Wednesday, April 1, 2009

Traveling Through Time

I've read three historical novels over the last few weeks. The first was a mystery, Roman Blood by Steven Saylor, set in Rome in 80B.C.E. I've never read anything by this author before, unfortunately. I will definitely be reading more by him in the future. Roman Blood is the first in Saylor's Roma Sub Rosa series and features a sleuth named Gordianus the Finder. In this book, Gordianus is hired by none other than the famous Roman philosopher and statesman Cicero who is about to argue his first case before the courts. Cicero's client is Sectus Rosius of the town Ameria who is accused of the crime of murdering his father. The plot is quite intricate,but not too confusing. The story was well paced and I like almost all the characters I was supposed to like, suspected those I'm pretty sure I was supposed to suspect and distrusted most everybody with money and status. Some things never change, do they? It was to Saylor's credit that even though I knew Cicero was to win his case since he's a historical figure and we know he had a brilliant career, there were times when I just could not see how he could win even when he managed to rouse the fury of Roman dictator Sulla.

Saylor has a talent for characterization and his portrait of ancient Rome and the complexities of its various levels of societies was fascinating. I know this is fiction and the portrayals of famous historical figures requires a certain amount of freedom of interpretation from the author. In another's hands, the characters might well have been portrayed quite differently (see Sunne in Splendour discussion below). But Saylor convinced me that all these people were quite real, even the nonhistorical ones. Actually I liked Gordianus, his slave Bethesda and Cicero's slaveTiro best, as I suppose I was supposed to. They seem quite believable to me.

Next time I get to the library, I'm bringing another Saylor book home with me.

The Sunne in Splendour by Sharon Kay Penman brought me forward in time to England, 1459, and another story of political intrigue. This novel told the story of Richard III quite differently from the way most of us have learned it from Shakespeare and others. It was quite a thick book and with my short attention span I was a bit afraid I'd not be able to finish it. But I stayed up way too late way too many nights reading. Even though I knew that this novel could not possibly have a happy ending, I read it anyway. I was not disappointed. As a matter of fact, Sharon Kay Penman is completely 100% responsible for my fascination with medieval England, especially the late 15th and early 16th centuries. I thought that was nigh on to impossible to do, but I have been reading and researching online since I started reading this book. That alone should let anyone know beyond a doubt just how fascinating this book was. I had to keep reminding myself that this is a work of fiction, that Penman's characterization of Edward IV and his little brother Richard were just that - part of the process of creating fiction, albeit from historical sources. I hated all the folks I was supposed to hate and later began thinking about winners writing history and how what we read as gospel about historical figures might not be so gospel-ly after all. Anyway, this book, like the other Sharon Kay Penman books I've read, was well worth the time. I'm already hooked on her mystery series, and now I'm hooked on her other novels as well.
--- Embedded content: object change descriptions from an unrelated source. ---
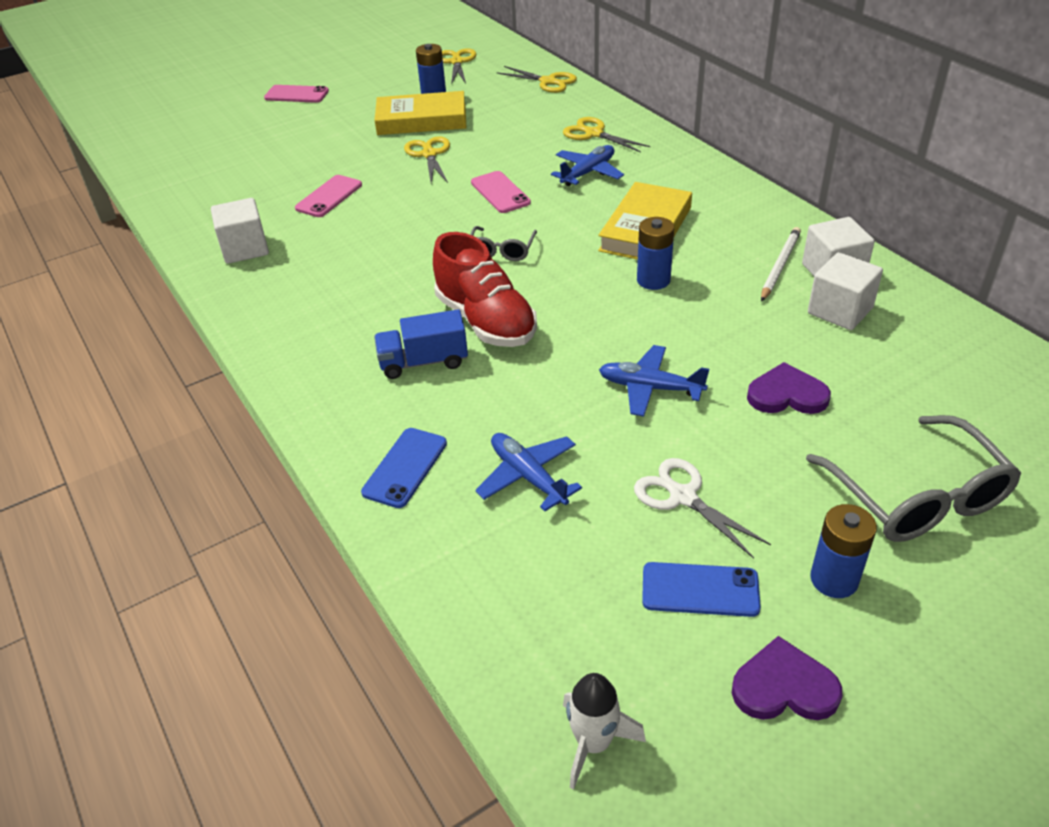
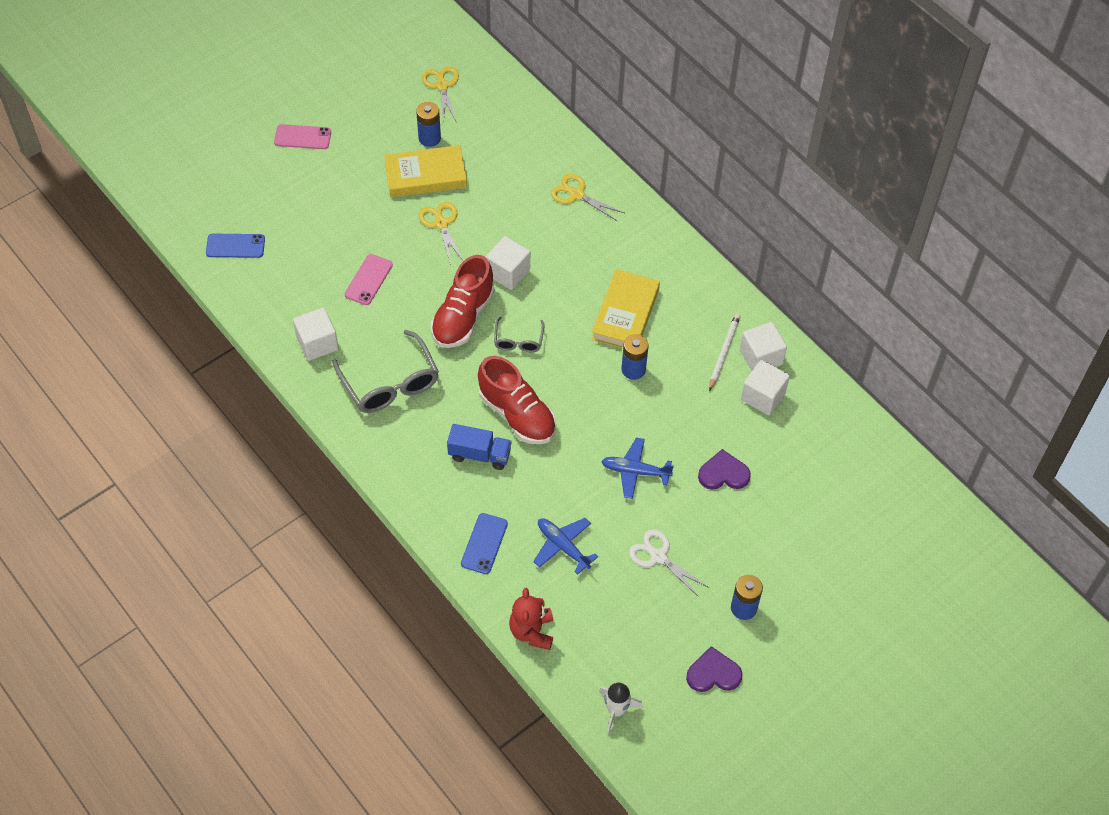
camera: 10 degrees left, 15 degrees up
(423, 362) = (479, 454): blue truck -> blue truck turned 150 degrees counterclockwise
(435, 229) = (463, 317): none -> red shoe
(457, 596) = (532, 631): none -> red teddy bear
(500, 192) = (508, 272): pink phone -> white cube
(548, 82) = (530, 118): yellow scissors -> none
(588, 172) = (576, 246): blue plane -> none
(700, 589) = (669, 619): blue phone -> blue phone (235, 246)
(918, 497) = (796, 549): grey glasses -> grey glasses (390, 383)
So next time I get by the library, not only will I be bringing home another Steven Saylor Roma Sub Rosa mystery, I'll be bringing home Penman's When Christ and His Saints Slept, the first in her trilogy about Henry II and Eleanor of Aquitane.


The third historical novel moved me up a mere century to 1569, the time of Elizabeth I. Assassin: A Lady Grace Mystery is actually a young adult novel by Patricia Finney (using the nom de plume Grace Cavendish, the main character). Since I had read Karen Harper's The Fyre Mirror, I was fascinated with this period and was eager to read something else featuring Queen Elizabeth I. So I did a search on PaperBack Swap and ordered this Lady Grace book. I'm not sorry I did. I really enjoyed it. It is definitely a children's novel, but like all really good children's fiction, the tale is so well told that anybody of any age could read and enjoy it.

Lady Grace, age 13 and an orphan, is one of Elizabeth I's favorite handmaids. Elizabeth has decided it's time for Lady Grace to choose her future husband. Someone needs to look after the properties her parents' left her when they died and in this time period, that means a husband, for the most part. So at the Valentine banquet, Lady Grace is to choose one of three suitors for her hand. Things are complicated when one spurned suitor is found murdered with the knife he had given Lady Grace. The man she had chosen was implicated and will probably be hanged for the crime if Lady Grace doesn't find out who the real murderer is.

I enjoyed the author's style and approach to telling the story as much as anything. Finney used the motif of Lady Grace's daily journal. I don't normally care for first person accounts, but this one worked so well I frequently forgot to grouse.